I’ve always wondered about second basemen. Toni Stone was a second baseman for the Indianapolis Clowns in 1953 and later the Kansas City Monarchs. When she was growing up, she had played every position on a team and the only spot she disliked was catcher. While behind the plate, she once was knocked unconscious and after that thumping, she vowed to leave catching alone. By the time she was in her late teens, Stone had settled into second base. She played the keystone sack until she finally retired in her mid sixties from playing recreational baseball.
The Atlanta Braves’ Henry Aaron once said that there was no logical reason women shouldn’t play baseball. “It’s not that tough,” he said. “Some women can play better than a lot of guys who’ve been on the field. Baseball is not a game of strength.” Aaron went on to say that when a woman enters the major leagues (he didn’t say if), she would probably be a second baseman.
With former Birmingham Black Barons second baseman Tony Lloyd sitting right next to me at the conference, I decided to ask a question that has been puzzling me for years. What is there about second base that might lead Aaron and others to think it’s a perfect position for a woman athlete playing on a men’s team.

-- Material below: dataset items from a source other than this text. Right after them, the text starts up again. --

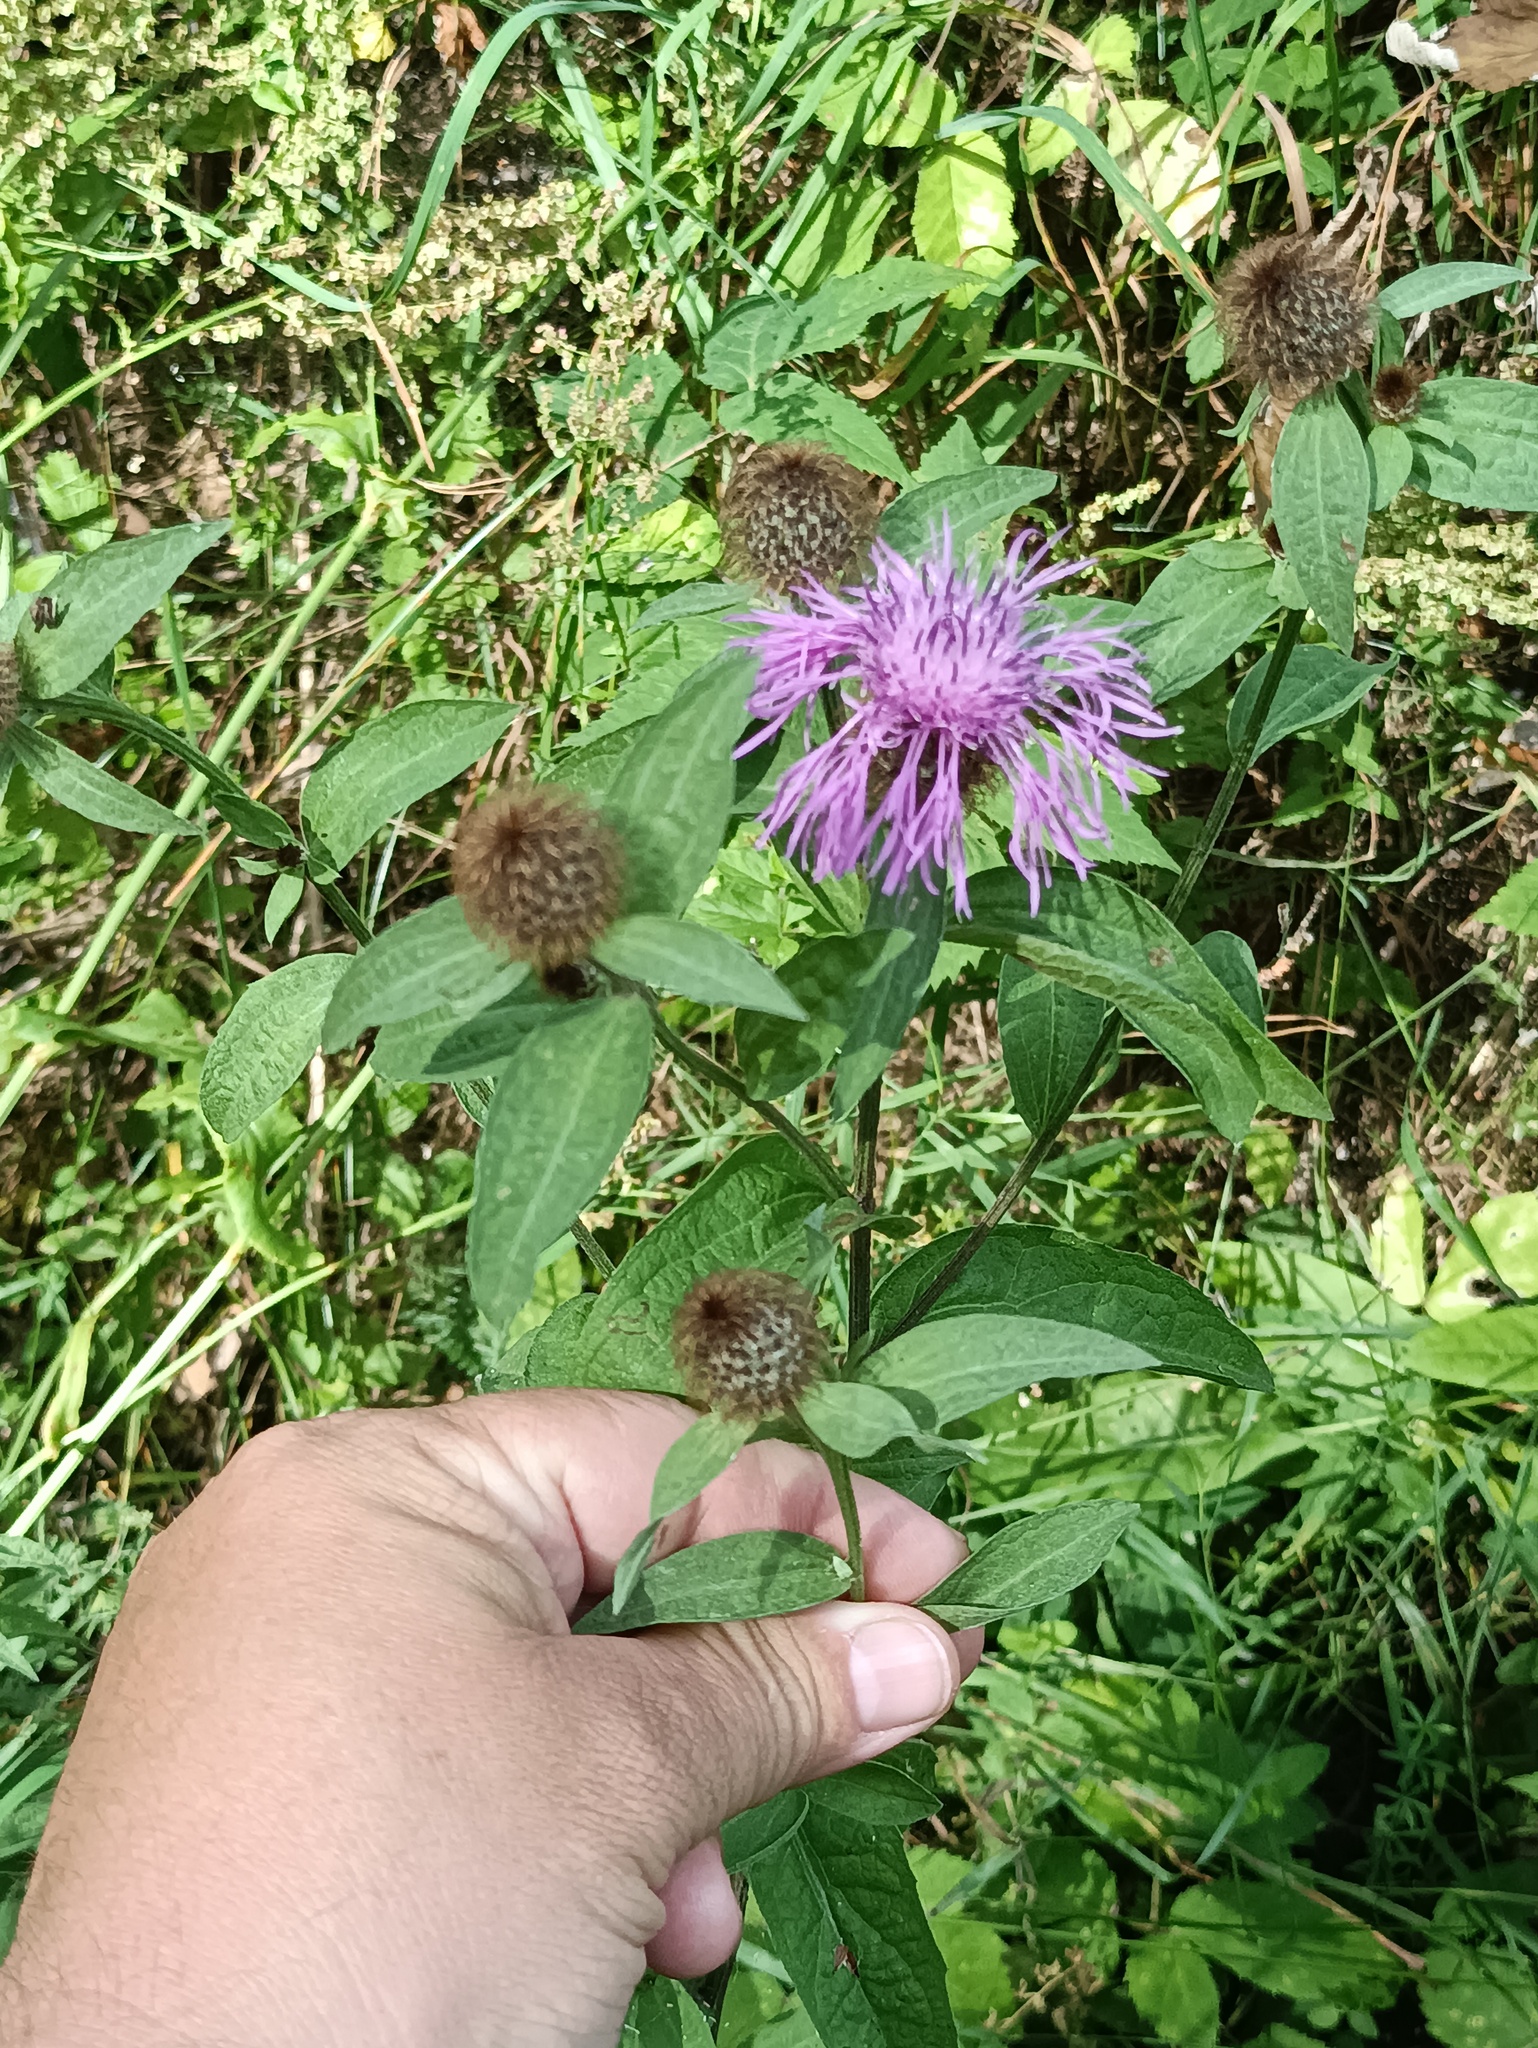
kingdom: Plantae
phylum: Tracheophyta
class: Magnoliopsida
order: Asterales
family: Asteraceae
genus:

Tony thought about it. “Well, you don’t have to throw as far,” he said, noting that a throw from second to first or third was not the long-distance hurl across the diamond that a shortstop or third baseman make. Playing second base takes skill, Tony was quick to add, but it doesn’t require the hard throw of other infielders. Lloyd started off with the Birmingham Black Barons as a shortstop, but he switched to second base when he realized he could make the throw to first much better and more accurately from second. Plus it’s a “soft position,” he said, “not as rough.”
But besides the quick hands and precision throws, I wondered, what the real difference between second basemen and other players? Tony laughed. “Second basemen don’t have to be the mean cusses that pitchers and catchers have to be.”
No mean cusses. Maybe that’s the reason the affable Toni Stone ended up on second base.